Autonomous technology is a logical extension of Amazon's attempt at creating its own third-party logistics channel. They see the company becoming a direct rival to the likes of Tesla Inc. and General Motors Co., with the potential for Amazon to succeed in food delivery and ride-sharing.

"Other firms in the automotive and chip industries have also held negotiations with Zoox about a possible investment. Aside from Amazon, at least one other company has offered to buy them. Zoox is not likely to sell unless it receives an offer over $1 billion, which it previously raised," commented Michael Carter, Head of Global Equities at Osaka Matsui Management.

The start-up certainly had ambition. By 2020, Zoox was aiming to build a fully self-driving car. However, the start-up's board voted to remove Chief Executive Officer, Tim Kentley-Klay, following a 2018 funding round that valued Zoox at $3.2 billion. The executive opposed the move, saying the directors were "optimising for a little money in hand at the expense of profound progress."

Dow Jones reported Amazon is in advanced talks to purchase Zoox for less than the 2018 valuation of $3.2 billion.

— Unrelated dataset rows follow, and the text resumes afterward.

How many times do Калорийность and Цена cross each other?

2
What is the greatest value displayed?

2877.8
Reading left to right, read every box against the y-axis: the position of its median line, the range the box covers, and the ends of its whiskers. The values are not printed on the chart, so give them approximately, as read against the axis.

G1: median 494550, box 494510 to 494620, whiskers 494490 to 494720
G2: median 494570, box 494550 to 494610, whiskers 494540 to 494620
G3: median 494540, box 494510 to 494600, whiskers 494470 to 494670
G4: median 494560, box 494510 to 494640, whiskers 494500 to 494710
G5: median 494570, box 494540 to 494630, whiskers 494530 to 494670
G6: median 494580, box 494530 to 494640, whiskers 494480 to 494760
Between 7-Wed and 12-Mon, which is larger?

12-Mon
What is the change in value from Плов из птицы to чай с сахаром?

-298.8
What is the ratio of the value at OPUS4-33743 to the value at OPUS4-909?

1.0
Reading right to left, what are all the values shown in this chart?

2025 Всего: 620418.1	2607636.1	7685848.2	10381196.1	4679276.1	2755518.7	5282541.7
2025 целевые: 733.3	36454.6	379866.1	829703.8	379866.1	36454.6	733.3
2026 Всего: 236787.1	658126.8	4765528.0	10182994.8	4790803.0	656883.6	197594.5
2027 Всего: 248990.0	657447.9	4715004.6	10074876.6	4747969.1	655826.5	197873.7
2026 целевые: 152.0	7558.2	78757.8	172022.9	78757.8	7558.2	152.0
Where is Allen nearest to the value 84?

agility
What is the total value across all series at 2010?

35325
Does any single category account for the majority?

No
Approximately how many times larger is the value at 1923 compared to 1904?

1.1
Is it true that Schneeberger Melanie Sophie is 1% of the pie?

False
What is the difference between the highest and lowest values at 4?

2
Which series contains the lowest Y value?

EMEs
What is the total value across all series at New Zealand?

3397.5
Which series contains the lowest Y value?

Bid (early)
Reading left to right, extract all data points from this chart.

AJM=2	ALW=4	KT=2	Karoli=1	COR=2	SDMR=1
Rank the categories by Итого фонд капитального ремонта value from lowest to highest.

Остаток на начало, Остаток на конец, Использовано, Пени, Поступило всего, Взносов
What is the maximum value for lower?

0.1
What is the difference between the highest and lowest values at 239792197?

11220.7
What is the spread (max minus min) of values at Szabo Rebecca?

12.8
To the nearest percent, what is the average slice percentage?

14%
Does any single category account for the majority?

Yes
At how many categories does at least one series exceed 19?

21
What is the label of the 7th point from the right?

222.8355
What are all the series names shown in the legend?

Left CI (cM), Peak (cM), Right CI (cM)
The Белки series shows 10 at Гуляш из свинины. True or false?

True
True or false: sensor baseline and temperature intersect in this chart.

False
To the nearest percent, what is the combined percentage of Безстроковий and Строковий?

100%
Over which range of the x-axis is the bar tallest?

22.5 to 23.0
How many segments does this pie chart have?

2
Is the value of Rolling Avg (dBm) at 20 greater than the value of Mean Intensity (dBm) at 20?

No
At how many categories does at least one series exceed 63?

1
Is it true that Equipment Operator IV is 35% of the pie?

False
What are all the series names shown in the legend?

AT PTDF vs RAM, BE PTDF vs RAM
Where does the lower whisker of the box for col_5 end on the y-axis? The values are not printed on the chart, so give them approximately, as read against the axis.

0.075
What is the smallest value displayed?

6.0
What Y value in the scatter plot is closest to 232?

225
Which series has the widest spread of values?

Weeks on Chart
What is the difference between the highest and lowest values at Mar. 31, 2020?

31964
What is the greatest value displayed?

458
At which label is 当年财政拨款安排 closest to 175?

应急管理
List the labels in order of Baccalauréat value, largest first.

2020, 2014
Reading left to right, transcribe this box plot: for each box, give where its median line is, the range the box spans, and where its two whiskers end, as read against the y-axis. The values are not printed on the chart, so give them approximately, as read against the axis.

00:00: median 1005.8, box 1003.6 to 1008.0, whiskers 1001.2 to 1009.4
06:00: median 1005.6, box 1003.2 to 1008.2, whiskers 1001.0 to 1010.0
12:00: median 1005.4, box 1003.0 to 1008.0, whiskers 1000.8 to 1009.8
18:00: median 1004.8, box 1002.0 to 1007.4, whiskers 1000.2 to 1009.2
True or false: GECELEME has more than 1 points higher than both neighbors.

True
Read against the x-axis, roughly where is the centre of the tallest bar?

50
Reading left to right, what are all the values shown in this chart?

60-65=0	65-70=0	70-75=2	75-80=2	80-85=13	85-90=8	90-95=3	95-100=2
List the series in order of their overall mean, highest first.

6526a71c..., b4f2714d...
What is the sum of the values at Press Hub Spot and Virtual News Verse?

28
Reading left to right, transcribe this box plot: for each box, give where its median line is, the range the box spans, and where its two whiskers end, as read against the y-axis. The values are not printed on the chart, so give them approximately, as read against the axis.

Amazon is committed to spending aggressively on automating its e-commerce business. In 2012, the online retail juggernaut paid $775 million to acquire warehouse robot-maker Kiva Systems Inc., and now has tens of thousands of robots in warehouses globally.

But paying drivers for delivering packages is still one of the company's highest operating costs. Chief Executive Officer Jeff Bezos revealed plans for drone delivery in 2013, but they have failed to materialise at scale. Last year, Amazon unveiled an experimental delivery robot in the Seattle area called Scout that rolls like a shopping cart on sidewalks.